Dass er später auch als sehr engagierter Kämpfer gegen die Ausländer-Initiativen der SVP auffiel und sich Mühe gab, die FDP von der SVP abzugrenzen, dass er also erst Themen lancierte und anheizte um die entflammte Diskussion dann wieder zu dämpfen, das empfindet er nicht als Widerspruch: «Es kommt ja auf die Lösungsvorschläge an, nicht auf die Benennung des Problems.»
Vom Präsident zum Ständerat
Nun muss Müller die Rollen wechseln: Vom Parteipräsidenten zum Ständerat, vom Vertreter seiner Parteilinie zum Vertreter aller Aargauerinnen und Aargauer. «Das ist kein Problem», meint Müller, «im Ständerat bin ich Aargauer, draussen Partei-Vertreter.»

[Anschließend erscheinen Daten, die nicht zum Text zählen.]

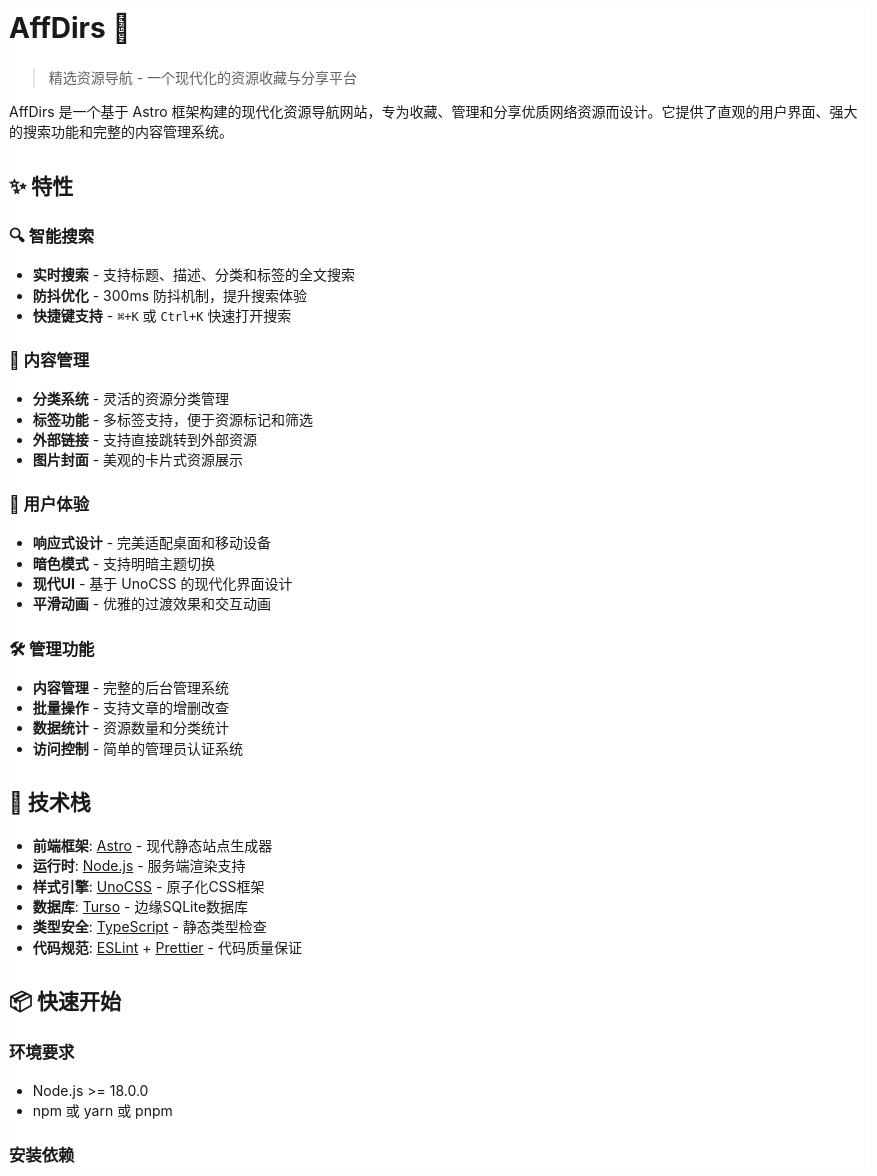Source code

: # AffDirs 🧭

> 精选资源导航 - 一个现代化的资源收藏与分享平台

AffDirs 是一个基于 Astro 框架构建的现代化资源导航网站，专为收藏、管理和分享优质网络资源而设计。它提供了直观的用户界面、强大的搜索功能和完整的内容管理系统。

## ✨ 特性

### 🔍 智能搜索
- **实时搜索** - 支持标题、描述、分类和标签的全文搜索
- **防抖优化** - 300ms 防抖机制，提升搜索体验
- **快捷键支持** - `⌘+K` 或 `Ctrl+K` 快速打开搜索

### 📂 内容管理
- **分类系统** - 灵活的资源分类管理
- **标签功能** - 多标签支持，便于资源标记和筛选
- **外部链接** - 支持直接跳转到外部资源
- **图片封面** - 美观的卡片式资源展示

### 🎨 用户体验
- **响应式设计** - 完美适配桌面和移动设备
- **暗色模式** - 支持明暗主题切换
- **现代UI** - 基于 UnoCSS 的现代化界面设计
- **平滑动画** - 优雅的过渡效果和交互动画

### 🛠️ 管理功能
- **内容管理** - 完整的后台管理系统
- **批量操作** - 支持文章的增删改查
- **数据统计** - 资源数量和分类统计
- **访问控制** - 简单的管理员认证系统

## 🚀 技术栈

- **前端框架**: [Astro](https://astro.build/) - 现代静态站点生成器
- **运行时**: [Node.js](https://nodejs.org/) - 服务端渲染支持
- **样式引擎**: [UnoCSS](https://unocss.dev/) - 原子化CSS框架
- **数据库**: [Turso](https://turso.tech/) - 边缘SQLite数据库
- **类型安全**: [TypeScript](https://www.typescriptlang.org/) - 静态类型检查
- **代码规范**: [ESLint](https://eslint.org/) + [Prettier](https://prettier.io/) - 代码质量保证

## 📦 快速开始

### 环境要求

- Node.js >= 18.0.0
- npm 或 yarn 或 pnpm

### 安装依赖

Auch die Zusammenarbeit mit seiner Ständeratskollegin Pascale Bruderer von der SP sieht Müller auf gutem Weg. Er kenne sie schon lange und sie würden den Aargau mit starker Stimme vertreten. Inhaltlich gebe es natürlich einige Differenzen. Es gehe im Ständerat ja nicht nur um den Aargau, sondern häufig um nationale Themen, «aber wenn etwas den Aargau stark betrifft, dann koordinieren wir unser Engagement natürlich.»